Data provided
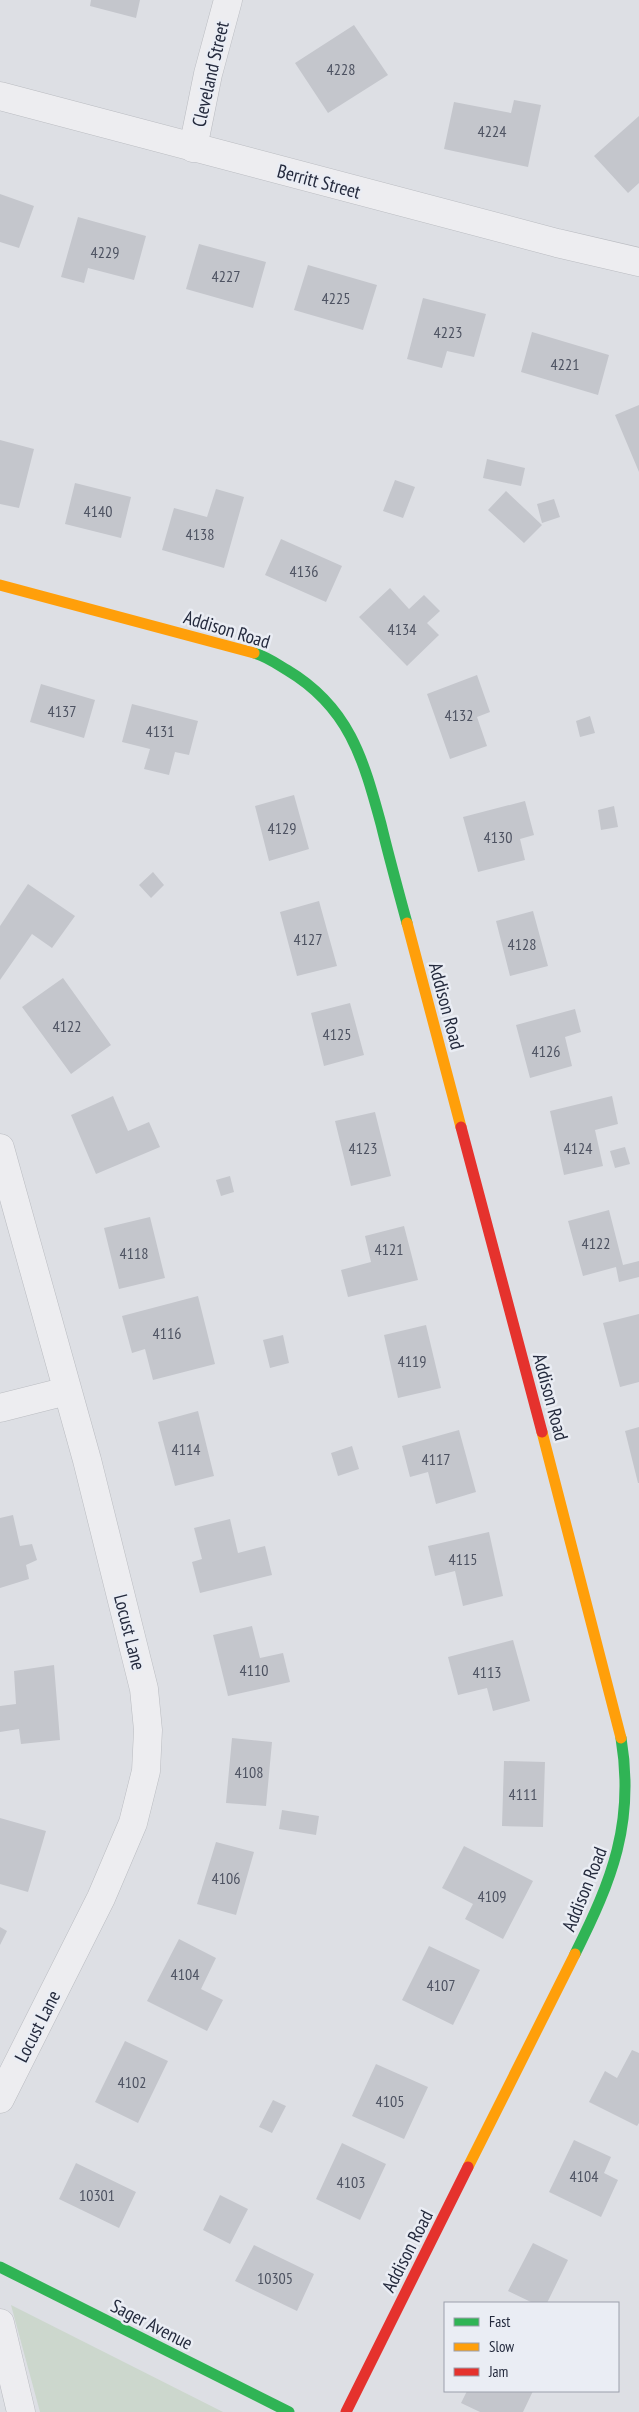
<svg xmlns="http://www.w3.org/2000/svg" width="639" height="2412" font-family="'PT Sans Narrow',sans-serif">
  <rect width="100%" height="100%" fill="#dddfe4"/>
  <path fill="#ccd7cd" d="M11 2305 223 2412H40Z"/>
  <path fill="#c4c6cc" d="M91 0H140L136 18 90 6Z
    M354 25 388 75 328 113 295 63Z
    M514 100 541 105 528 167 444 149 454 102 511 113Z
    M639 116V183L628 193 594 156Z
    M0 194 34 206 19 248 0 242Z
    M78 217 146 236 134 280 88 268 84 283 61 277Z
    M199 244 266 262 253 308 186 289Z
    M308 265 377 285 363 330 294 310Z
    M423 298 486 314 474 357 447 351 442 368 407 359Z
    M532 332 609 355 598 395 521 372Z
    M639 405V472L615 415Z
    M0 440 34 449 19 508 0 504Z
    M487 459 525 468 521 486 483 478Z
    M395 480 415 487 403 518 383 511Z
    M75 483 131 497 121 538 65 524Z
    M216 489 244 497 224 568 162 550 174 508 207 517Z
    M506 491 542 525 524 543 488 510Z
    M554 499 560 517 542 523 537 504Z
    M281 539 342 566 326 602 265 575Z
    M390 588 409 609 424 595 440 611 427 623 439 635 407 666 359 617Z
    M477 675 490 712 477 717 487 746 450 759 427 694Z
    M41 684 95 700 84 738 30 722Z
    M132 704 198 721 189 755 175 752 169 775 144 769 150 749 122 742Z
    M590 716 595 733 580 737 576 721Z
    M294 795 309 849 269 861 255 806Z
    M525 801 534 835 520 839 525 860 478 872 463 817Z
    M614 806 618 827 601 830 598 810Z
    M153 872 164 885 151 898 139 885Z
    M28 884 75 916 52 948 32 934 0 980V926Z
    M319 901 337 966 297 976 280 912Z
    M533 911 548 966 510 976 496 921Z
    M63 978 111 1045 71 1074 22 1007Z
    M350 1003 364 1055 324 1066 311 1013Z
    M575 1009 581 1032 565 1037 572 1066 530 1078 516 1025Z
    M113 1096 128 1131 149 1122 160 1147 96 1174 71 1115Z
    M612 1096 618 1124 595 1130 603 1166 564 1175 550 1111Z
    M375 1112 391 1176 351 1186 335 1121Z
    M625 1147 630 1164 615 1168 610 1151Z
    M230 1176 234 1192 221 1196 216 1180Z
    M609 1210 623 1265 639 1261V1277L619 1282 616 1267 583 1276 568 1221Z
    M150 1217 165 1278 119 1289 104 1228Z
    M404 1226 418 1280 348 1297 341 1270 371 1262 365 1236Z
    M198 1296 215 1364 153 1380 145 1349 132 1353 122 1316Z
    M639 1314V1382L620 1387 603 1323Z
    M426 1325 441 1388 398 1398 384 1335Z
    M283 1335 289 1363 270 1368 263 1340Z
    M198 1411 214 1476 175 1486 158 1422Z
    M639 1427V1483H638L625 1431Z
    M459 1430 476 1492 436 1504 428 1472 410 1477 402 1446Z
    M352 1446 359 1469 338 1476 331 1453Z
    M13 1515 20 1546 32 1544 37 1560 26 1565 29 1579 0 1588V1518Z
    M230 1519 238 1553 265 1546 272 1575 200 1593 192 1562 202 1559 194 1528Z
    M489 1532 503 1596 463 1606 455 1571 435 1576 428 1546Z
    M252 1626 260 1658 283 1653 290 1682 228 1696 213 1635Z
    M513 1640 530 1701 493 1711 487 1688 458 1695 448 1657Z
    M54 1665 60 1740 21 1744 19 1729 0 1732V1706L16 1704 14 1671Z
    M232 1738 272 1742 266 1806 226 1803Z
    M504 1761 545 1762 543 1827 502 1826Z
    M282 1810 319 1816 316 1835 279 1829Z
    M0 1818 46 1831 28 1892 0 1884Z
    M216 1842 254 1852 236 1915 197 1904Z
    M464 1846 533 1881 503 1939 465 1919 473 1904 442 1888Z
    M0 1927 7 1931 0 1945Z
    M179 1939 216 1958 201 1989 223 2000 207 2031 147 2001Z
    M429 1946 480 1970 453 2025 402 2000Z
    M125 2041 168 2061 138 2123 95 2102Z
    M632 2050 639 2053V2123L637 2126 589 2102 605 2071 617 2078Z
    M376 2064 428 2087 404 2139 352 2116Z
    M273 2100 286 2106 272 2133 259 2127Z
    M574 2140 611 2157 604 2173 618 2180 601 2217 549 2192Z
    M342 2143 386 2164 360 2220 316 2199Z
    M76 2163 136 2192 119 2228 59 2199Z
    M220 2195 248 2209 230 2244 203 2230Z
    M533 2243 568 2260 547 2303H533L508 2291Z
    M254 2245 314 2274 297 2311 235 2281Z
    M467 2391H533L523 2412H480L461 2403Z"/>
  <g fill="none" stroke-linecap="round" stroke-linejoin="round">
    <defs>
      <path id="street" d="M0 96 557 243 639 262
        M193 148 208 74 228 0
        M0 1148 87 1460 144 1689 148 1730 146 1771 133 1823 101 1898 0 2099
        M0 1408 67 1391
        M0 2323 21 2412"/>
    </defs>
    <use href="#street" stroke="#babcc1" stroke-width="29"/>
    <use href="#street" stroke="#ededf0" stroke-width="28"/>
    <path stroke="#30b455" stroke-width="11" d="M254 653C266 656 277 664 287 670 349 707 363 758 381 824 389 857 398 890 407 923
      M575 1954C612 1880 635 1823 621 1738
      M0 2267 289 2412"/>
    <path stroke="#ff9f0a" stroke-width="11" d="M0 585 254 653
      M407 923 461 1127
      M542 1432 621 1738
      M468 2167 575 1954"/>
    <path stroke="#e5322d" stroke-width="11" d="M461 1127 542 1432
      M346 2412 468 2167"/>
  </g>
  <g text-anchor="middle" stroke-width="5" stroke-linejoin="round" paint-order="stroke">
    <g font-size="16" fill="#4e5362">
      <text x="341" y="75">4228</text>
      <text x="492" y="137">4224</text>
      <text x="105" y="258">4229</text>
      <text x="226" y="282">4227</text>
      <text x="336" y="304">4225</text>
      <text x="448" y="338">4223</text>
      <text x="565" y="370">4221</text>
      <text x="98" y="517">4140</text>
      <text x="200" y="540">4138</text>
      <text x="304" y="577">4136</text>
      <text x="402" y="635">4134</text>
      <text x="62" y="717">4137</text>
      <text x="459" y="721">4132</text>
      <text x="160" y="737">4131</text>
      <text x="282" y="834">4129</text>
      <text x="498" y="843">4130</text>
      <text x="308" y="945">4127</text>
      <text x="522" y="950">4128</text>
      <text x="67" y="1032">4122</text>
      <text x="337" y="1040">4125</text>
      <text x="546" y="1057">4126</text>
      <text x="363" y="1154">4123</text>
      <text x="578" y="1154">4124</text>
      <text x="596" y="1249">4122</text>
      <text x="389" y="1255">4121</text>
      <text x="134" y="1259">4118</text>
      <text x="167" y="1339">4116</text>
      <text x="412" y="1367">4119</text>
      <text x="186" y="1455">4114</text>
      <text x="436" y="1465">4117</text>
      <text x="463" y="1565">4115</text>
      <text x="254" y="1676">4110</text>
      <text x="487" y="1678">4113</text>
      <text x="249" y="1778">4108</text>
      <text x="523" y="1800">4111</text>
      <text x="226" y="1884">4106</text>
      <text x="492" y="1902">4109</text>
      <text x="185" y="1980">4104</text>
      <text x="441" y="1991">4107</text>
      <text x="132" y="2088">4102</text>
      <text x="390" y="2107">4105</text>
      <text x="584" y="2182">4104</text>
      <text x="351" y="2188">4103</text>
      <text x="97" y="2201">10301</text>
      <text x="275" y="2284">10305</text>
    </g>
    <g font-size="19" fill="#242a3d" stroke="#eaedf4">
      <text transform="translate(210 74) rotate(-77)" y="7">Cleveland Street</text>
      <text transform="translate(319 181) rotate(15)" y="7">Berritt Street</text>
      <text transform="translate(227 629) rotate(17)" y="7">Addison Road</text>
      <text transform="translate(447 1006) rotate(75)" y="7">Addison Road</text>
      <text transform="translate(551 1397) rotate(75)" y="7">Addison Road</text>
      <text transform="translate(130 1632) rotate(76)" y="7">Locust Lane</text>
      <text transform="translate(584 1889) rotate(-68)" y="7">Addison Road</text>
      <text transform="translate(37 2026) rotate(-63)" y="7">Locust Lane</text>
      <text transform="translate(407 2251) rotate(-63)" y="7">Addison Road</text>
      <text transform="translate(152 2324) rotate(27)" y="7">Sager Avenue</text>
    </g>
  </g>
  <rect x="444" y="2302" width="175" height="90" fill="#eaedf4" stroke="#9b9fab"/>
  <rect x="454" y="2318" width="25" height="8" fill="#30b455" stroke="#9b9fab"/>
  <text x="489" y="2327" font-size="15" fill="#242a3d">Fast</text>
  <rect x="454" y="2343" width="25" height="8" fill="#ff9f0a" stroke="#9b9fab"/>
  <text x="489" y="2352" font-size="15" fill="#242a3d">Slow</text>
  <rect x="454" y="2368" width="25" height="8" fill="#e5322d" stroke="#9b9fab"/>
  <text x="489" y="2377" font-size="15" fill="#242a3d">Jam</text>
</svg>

Task objective
Keep both end lines and retype everything in the records above from the line containing "M281 539 342 566 326 602 265 575Z" through the line containing "M426 1325 441 1388 398 1398 384 1335Z", exactly, with nothing else.

Answer to the exercise
    M281 539 342 566 326 602 265 575Z
    M390 588 409 609 424 595 440 611 427 623 439 635 407 666 359 617Z
    M477 675 490 712 477 717 487 746 450 759 427 694Z
    M41 684 95 700 84 738 30 722Z
    M132 704 198 721 189 755 175 752 169 775 144 769 150 749 122 742Z
    M590 716 595 733 580 737 576 721Z
    M294 795 309 849 269 861 255 806Z
    M525 801 534 835 520 839 525 860 478 872 463 817Z
    M614 806 618 827 601 830 598 810Z
    M153 872 164 885 151 898 139 885Z
    M28 884 75 916 52 948 32 934 0 980V926Z
    M319 901 337 966 297 976 280 912Z
    M533 911 548 966 510 976 496 921Z
    M63 978 111 1045 71 1074 22 1007Z
    M350 1003 364 1055 324 1066 311 1013Z
    M575 1009 581 1032 565 1037 572 1066 530 1078 516 1025Z
    M113 1096 128 1131 149 1122 160 1147 96 1174 71 1115Z
    M612 1096 618 1124 595 1130 603 1166 564 1175 550 1111Z
    M375 1112 391 1176 351 1186 335 1121Z
    M625 1147 630 1164 615 1168 610 1151Z
    M230 1176 234 1192 221 1196 216 1180Z
    M609 1210 623 1265 639 1261V1277L619 1282 616 1267 583 1276 568 1221Z
    M150 1217 165 1278 119 1289 104 1228Z
    M404 1226 418 1280 348 1297 341 1270 371 1262 365 1236Z
    M198 1296 215 1364 153 1380 145 1349 132 1353 122 1316Z
    M639 1314V1382L620 1387 603 1323Z
    M426 1325 441 1388 398 1398 384 1335Z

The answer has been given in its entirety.